Have your basic model bag packed and ready at all times.
Ask other models or your agent about photographers you haven’t worked with yet. In this industry, communication is key. You need to speak up.
Before choosing to work with a photographer, look at the photographer’s body of work, the social media, website, portfolio. Imagine yourself in each shot, see if that is a look you want. Yes each photographer should be constantly evolving and improving, but the photographer’s portfolio and website should have his or her best work, the most creative photography that photographer has ever done. If you are not impressed with what you see, or imagine with yourself in it. Move on.
3 foot rule (No photographer should have his lens closer than 3 foot from you) There is a thing called distortion that produces a very exaggerated effect of big foreheads, nose, etc when too close to you. The exception to this is when trying for a given effect or very tight close-up (i.e. your eyes) and for this the photographer should communicate with you, and show you the photo of the close-up afterwards for your approval.
NEVER shoot a session without a contract in place with the photographer.

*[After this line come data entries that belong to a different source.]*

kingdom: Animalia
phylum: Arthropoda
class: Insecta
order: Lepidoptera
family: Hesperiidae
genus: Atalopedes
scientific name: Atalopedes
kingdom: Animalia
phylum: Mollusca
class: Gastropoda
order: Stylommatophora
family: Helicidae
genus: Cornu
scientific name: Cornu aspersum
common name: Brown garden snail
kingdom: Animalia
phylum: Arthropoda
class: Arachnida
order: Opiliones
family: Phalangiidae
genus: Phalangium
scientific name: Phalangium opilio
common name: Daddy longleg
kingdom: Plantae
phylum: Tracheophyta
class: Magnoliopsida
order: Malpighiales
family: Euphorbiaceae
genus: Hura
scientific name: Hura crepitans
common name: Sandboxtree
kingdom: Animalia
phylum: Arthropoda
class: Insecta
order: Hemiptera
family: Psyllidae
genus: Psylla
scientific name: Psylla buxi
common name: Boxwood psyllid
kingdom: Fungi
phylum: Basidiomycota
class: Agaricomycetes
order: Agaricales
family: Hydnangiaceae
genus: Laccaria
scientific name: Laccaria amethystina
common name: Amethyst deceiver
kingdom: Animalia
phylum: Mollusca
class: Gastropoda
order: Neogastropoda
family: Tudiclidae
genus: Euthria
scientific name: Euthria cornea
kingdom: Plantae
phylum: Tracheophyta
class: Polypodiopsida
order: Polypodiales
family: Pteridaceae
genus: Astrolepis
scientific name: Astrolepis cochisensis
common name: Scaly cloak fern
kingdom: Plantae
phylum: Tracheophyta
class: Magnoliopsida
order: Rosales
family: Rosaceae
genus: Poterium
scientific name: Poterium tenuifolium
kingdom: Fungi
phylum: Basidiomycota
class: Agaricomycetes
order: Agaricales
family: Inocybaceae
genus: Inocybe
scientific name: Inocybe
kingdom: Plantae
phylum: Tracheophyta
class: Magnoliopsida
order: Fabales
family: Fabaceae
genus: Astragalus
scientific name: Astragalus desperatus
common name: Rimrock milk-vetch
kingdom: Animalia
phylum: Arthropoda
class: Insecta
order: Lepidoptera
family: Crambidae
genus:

The only exception is like a fashion show, or other public type of event. The contract outlines both parties obligations, and sets up a framework to avoid disappointments later on with the delivery of images. If the photographer doesn’t have a contract, provide your own.
If you haven’t met or worked with a photographer before, meet them in a public location beforehand or bring a friend. Discuss goals, limits, and concepts. If you don’t shoot nude, topless, etc, let the photographer know. Also discuss what features you want photoshopped out or not photoshopped out. (ie. Freckles, scars, moles, etc).
Don’t be afraid to bring a friend to a session, however, don’t bring a jealous partner to any session that might involve boudoir, nudity, or other such sensitive subjects. None of the photographers want to get in a fight with your partner and ruin a good working relationship with you.
A good photographer is not afraid to let you go through and select your photos in a review session to be edited. A great photographer hands you the keyboard, tells you what to press to flag or delete photos if you ask.
If you have small children, don’t bring them to a shoot, not unless you are also bringing a babysitter to watch them. A studio is filled with valuable equipment, the photographer is there to photograph you, you are there to pose for the photographer. Nobody is there to watch the child unless you bring that person. Time is valuable.
When doing location photography, please by all means wear walking around shoes, not your shoes for your shoot. Walk to the location for the photo, then change into your shoot shoes. (Things happen, heels break, heels can hurt your feet, you can twist your ankles on heels).
Respond to your communications in a timely manner. This applies to phone calls, texts, social media, etc.
Don’t make drastic changes in your apperance after you have been selected for a shoot. If you show up looking nothing like your portfolio, it can disrupt the look the client is going for.
When on a shoot, put your phone in silent or do not disturb mode. The client gets your attention, not your phone or snapchat.